A minha segunda impressão é a de que escondidos nos dois livros mas sobretudo no DMG há todo um conjunto de ideias pouco desenvolvidas que se fossem levadas a sério permitiam fazer-se um jogo muito mais simples e acessível. Por exemplo, a criação de personagens: como tu dizes, para um jogador novo, pouco frequente ou ocasional é impensável estar a criar uma personagem com base no PHB. Mas o DMG tem regras de criação de personagens simplificadas para PMJs. Eu não me detive nelas em profundidade mas parecem-me perfeitamente adequadas para se criar um PC que vai ser pouco utilizado ou para um jogador que não digeriu o PHB.

Uma outra hipótese que se me colocou com a leitura dos livros foi a de transpor algumas das regras de combate para competências que não são de combate.

Sérgio Mascarenhas

Apesar de so ter lido ainda o PHB e so ter jogado uma sessão e assistido a outra existem umas coisas que me perturbam principalmente em terem reduzido algumas skills, numas fizeram a coisa acertada pq não era realmente necessário ter tanta coisa mas noutras foram tao reduzidas que se tornaram quase básicas.
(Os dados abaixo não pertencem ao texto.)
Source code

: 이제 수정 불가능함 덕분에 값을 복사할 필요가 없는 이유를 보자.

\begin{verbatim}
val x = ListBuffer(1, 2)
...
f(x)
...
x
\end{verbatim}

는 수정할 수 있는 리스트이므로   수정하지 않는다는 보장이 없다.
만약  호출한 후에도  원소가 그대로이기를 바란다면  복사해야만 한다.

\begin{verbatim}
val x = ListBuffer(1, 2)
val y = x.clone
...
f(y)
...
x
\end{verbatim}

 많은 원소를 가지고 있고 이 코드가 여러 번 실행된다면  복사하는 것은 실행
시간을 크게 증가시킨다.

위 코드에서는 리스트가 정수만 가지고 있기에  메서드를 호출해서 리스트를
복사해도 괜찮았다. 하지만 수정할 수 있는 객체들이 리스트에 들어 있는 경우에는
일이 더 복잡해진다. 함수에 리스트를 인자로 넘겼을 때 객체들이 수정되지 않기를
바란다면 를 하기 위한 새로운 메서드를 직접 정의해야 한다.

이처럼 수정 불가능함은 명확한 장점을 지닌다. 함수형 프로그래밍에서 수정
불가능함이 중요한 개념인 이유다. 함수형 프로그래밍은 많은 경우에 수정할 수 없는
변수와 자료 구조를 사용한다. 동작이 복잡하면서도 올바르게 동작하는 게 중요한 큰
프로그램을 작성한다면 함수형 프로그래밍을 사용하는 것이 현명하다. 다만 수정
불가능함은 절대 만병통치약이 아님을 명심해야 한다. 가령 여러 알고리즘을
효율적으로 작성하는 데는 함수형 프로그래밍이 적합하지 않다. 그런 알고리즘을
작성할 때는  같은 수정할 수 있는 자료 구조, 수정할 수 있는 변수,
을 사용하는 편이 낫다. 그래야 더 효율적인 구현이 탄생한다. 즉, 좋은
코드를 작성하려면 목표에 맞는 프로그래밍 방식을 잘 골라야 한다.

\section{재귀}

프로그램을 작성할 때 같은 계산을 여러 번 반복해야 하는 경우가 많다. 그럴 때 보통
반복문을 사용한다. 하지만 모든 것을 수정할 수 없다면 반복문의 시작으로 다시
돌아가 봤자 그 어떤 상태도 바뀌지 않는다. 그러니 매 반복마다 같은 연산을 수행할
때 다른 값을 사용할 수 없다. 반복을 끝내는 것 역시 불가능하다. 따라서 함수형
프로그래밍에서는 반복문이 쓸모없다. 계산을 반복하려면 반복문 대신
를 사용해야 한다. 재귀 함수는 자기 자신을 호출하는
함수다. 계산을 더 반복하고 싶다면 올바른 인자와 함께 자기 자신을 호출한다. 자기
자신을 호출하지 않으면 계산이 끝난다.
Mas a sensação com que fiquei é que D&D se tornou num jogo de pc e apesar de gostar imenso de jogar RPG's no pc quando tou na mesa a jogar nao quero ter essa sensação, admito que posso tar errado até pq nao tenho grande experiencia com esta edição mas assusta um bocado.

Acho que se tornou bastante mais facil de ser jogado mas será isso uma coisa boa ?

Por um lado claro todos queremos mais pessoas para jogar, que sempre foram raras as que continuam este belo vicio mas acho que preferia algo evolutivo do sistema anterior do que algo mais virado para as massas e vendas.

boa review ^^ =)


Obrigado, já estava para fazer esta review há uns meses.

[quote=smascrns]escondidos nos dois livros mas sobretudo no DMG há todo um conjunto de ideias pouco desenvolvidas que se fossem levadas a sério permitiam fazer-se um jogo muito mais simples e acessível[/quote]Sim, as house rules sempre fizeram parte da história de D&D e, nesta edição, até acho que se torna mais fácil "mexer no motor". Uma das boas novidades desta edição é o facto de ter um sistema mais coerente e delineado de acordo com o que os seus autores pretenderam. Tanto é assim que podiam, de facto, ter ido mais longe.

[quote=DalimThor]Acho que se tornou bastante mais facil de ser jogado mas será isso uma coisa boa ?[/quote]Acho que sim, mas a verdade é que não se tornou muito mais fácil, apenas mais maleável. O suminho táctico tá todo lá, só se chegou à conclusão que o motor não precisava de tantas peças.

Boa review sem dúvida, pessoalmente ainda não me lancei para a 4ª edição, pretendo concluir a minha actual campanha de D&D 3.5 não obstante o interregno de vários meses (ei, casar é complicado!!!) e como eles ainda vão no nivel 12/13 irá demorar um bocado ainda.
Mas do que vou lendo esta nova edição vai-me agradando, resta ver como se portará quando começar a jogar.

[quote=Demonknight]Boa review sem dúvida, pessoalmente ainda não me lancei para a 4ª edição, pretendo concluir a minha actual campanha de D&D 3.5 não obstante o interregno de vários meses (ei, casar é complicado!!!) e como eles ainda vão no nivel 12/13 irá demorar um bocado ainda.[/quote]Obrigado. É bom ver-te aqui de volta e saber que ainda estás a dar-lhe.

Esta nova edição ainda é bastante diferente, por isso também vou gostar de saber a tua opinião quando a experimentares.